İç işgücü piyasasının aşağıdaki işlevleri ayırt edilir:

    işçilere istihdam garantileri ve sosyal koruma sağlanması;

    organizasyon içinde işgücü arzı ve talebi arasında dengenin sağlanması;

    personelin geliştirilmesi ve mesleki ve nitelik özelliklerinin organizasyondaki yenilikçi değişikliklere uygun olarak ayarlanması.

Örgütlerin iç işgücü piyasaları, hem oluşum hem de işleyiş açısından dış işgücü piyasalarından farklılık göstermektedir; çünkü herhangi bir örgüt, dış çevreyle bağlantıları ancak zorunluluktan dolayı sürdüren kapalı bir yapıdır.
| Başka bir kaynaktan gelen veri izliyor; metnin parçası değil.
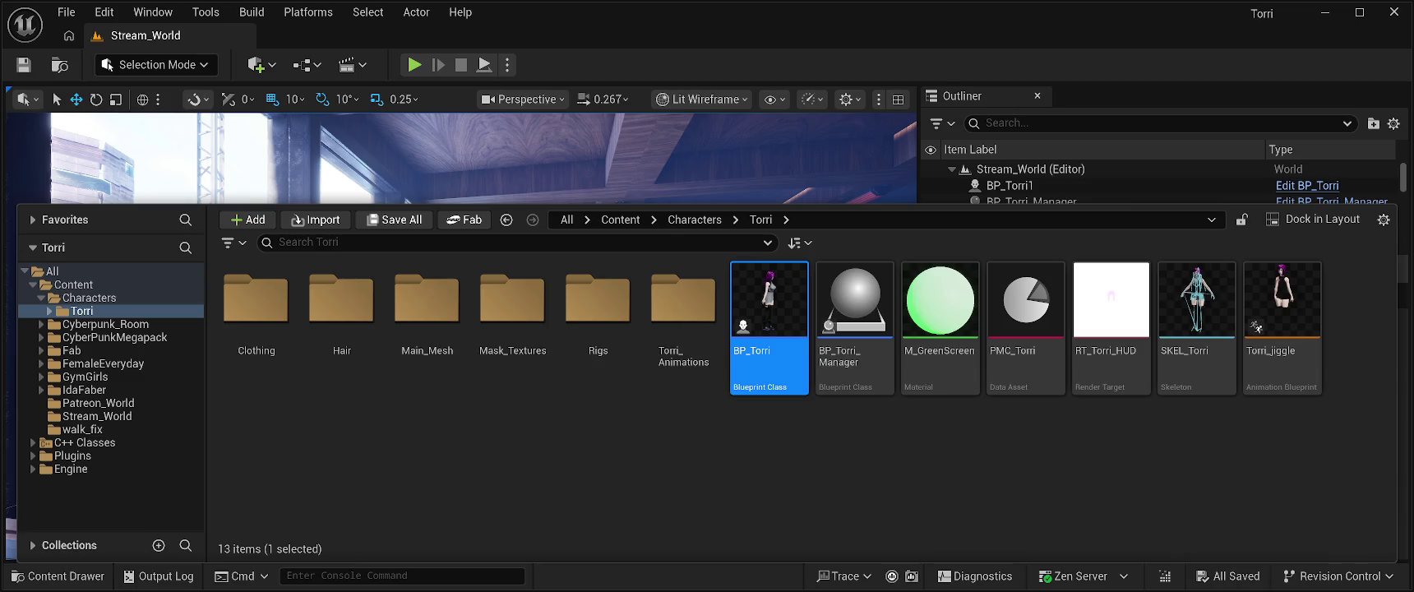
Close the Content Drawer with Ctrl+Space to reveal the apartment level.
key(ctrl+space)
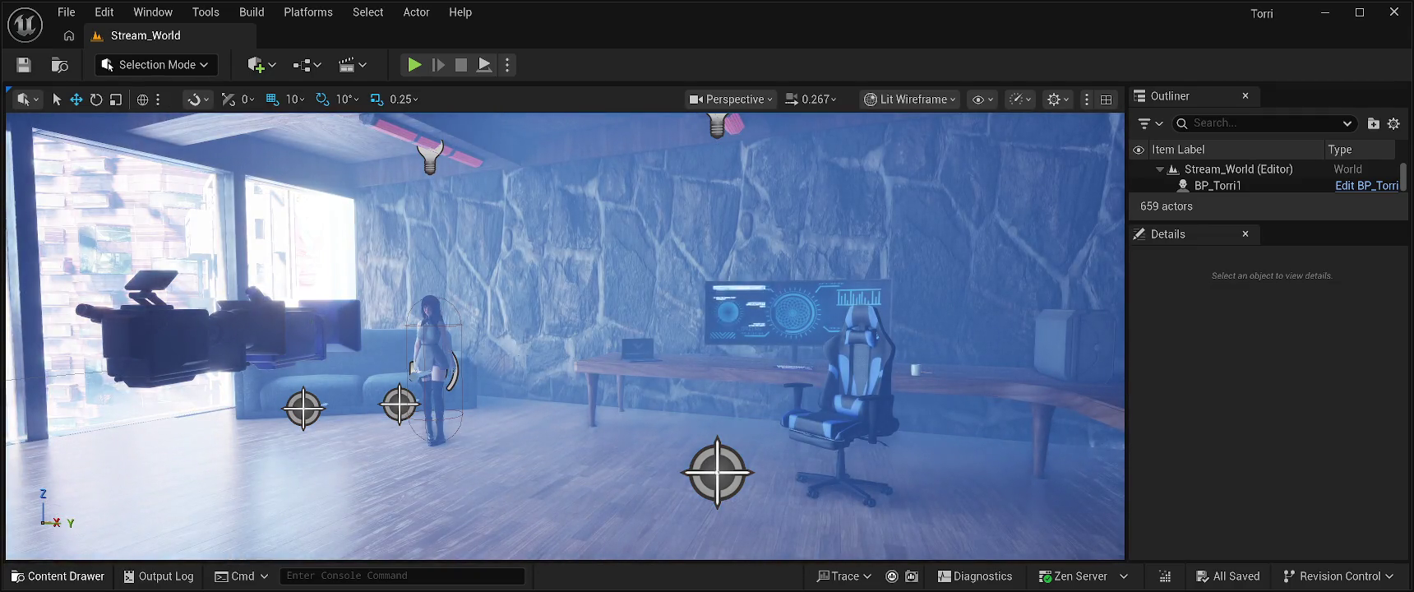
Reopen the Content Drawer showing the Characters/Torri folder's assets.
click(58, 575)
Bu aynı zamanda dış işgücü piyasasının iç piyasa üzerindeki etkisi için de geçerlidir: Çalışan, çalışma hayatının kalitesinden memnun olduğu sürece işinden ayrılmasına gerek yoktur. iş yeri ve dış işgücü piyasasına girerek en iyi yer gerekli tüm koşullarla.

İç işgücü piyasalarında emek arz ve talebinin oluşum kalıpları da şirket içi işgücü piyasalarıyla karşılaştırıldığında kendine has özelliklere sahiptir. İşgücüne yönelik iç talebin ölçeği ve yapısı değiştiğinde, kuruluş halihazırda işe alınmış işçilerden gelen emek arzını ayarlayabilir ve ayarlamalıdır. Belirli bir kuruluşun, şirketin faaliyetlerindeki değişiklik ve yeniliklerden zamanında haberdar olan hemen hemen her çalışanı, kendi mesleki gelişimi konusunda bilinçli bir karar verecektir ve vermelidir. Şirketin ve işçinin ekonomik çıkarlarının etkileşimi, emek arzının yapısındaki değişikliklerde kendini gösterir. Çalışanın istihdam durumunu koruma arzusu, onu şirket içi işgücü talebindeki değişikliklere yeterli düzeyde yanıt vermeye teşvik edecektir. En “esnek” çalışanlar, gelecekte kuruluşun iç işgücü piyasasında talep edeceği bilgi, beceri ve yetenekleri önceden geliştirebilirler. Kuruluşun kendisinin iç işgücü arzının yapısını değiştirme konusunda aktif etkisi, kendi geliştirilmesi ve uygulanması yoluyla gerçekleştirilebilir. personel politikası Aşağıdaki bileşenleri içeren personel geliştirme programları dahil:

    eğitim;

    ilgili mesleklerde yeniden eğitim ve öğretim;

    Kuruluşun profili değiştiğinde temelde yeni faaliyet türlerine hakim olmak.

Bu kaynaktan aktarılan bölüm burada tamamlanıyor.